🤖 AI Summary
Existing CNN- and ViT-based visual grasping detectors struggle to simultaneously capture fine-grained local details and global contextual information in cluttered scenes, resulting in limited generalization. To address this, we propose a novel Vision Mamba–based architecture integrated with parallel convolutional and lightweight Transformer modules. Vision Mamba enables efficient long-range dependency modeling, while multi-scale convolutions enhance local texture perception and the Transformer module refines global semantic understanding—jointly optimizing grasping detection. We embed this design into an end-to-end grasp pose regression network.
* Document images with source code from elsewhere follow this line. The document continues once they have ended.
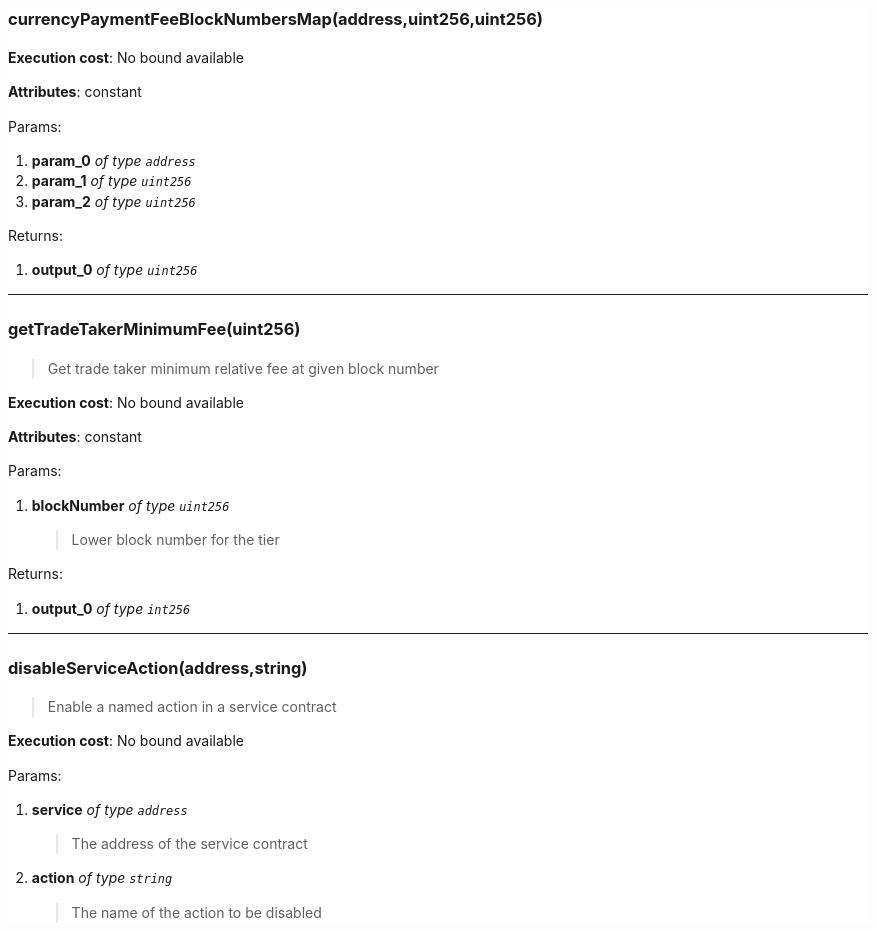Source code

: ### currencyPaymentFeeBlockNumbersMap(address,uint256,uint256)


**Execution cost**: No bound available

**Attributes**: constant


Params:

1. **param_0** *of type `address`*
2. **param_1** *of type `uint256`*
3. **param_2** *of type `uint256`*

Returns:


1. **output_0** *of type `uint256`*

--- 
### getTradeTakerMinimumFee(uint256)
>
>Get trade taker minimum relative fee at given block number


**Execution cost**: No bound available

**Attributes**: constant


Params:

1. **blockNumber** *of type `uint256`*

    > Lower block number for the tier


Returns:


1. **output_0** *of type `int256`*

--- 
### disableServiceAction(address,string)
>
>Enable a named action in a service contract


**Execution cost**: No bound available


Params:

1. **service** *of type `address`*

    > The address of the service contract

2. **action** *of type `string`*

    > The name of the action to be disabled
Our method achieves state-of-the-art performance on three major benchmarks—Cornell, Jacquard, and OCID-Grasp—and demonstrates superior accuracy (average grasp success rate improved by 3.2–5.7%) and robustness in both simulation and real-world robotic arm experiments. This work pioneers the application of state-space models to visual grasping detection, establishing a new paradigm for vision-action joint modeling.
📝 Abstract
Robot grasping, whether handling isolated objects, cluttered items, or stacked objects, plays a critical role in industrial and service applications. However, current visual grasp detection methods based on Convolutional Neural Networks (CNNs) and Vision Transformers (ViTs) often struggle to adapt to diverse scenarios, as they tend to emphasize either local or global features exclusively, neglecting complementary cues. In this paper, we propose a novel hybrid Mamba-Transformer approach to address these challenges. Our method improves robotic visual grasping by effectively capturing both global and local information through the integration of Vision Mamba and parallel convolutional-transformer blocks. This hybrid architecture significantly improves adaptability, precision, and flexibility across various robotic tasks. To ensure a fair evaluation, we conducted extensive experiments on the Cornell, Jacquard, and OCID-Grasp datasets, ranging from simple to complex scenarios. Additionally, we performed both simulated and real-world robotic experiments. The results demonstrate that our method not only surpasses state-of-the-art techniques on standard grasping datasets but also delivers strong performance in both simulation and real-world robot applications.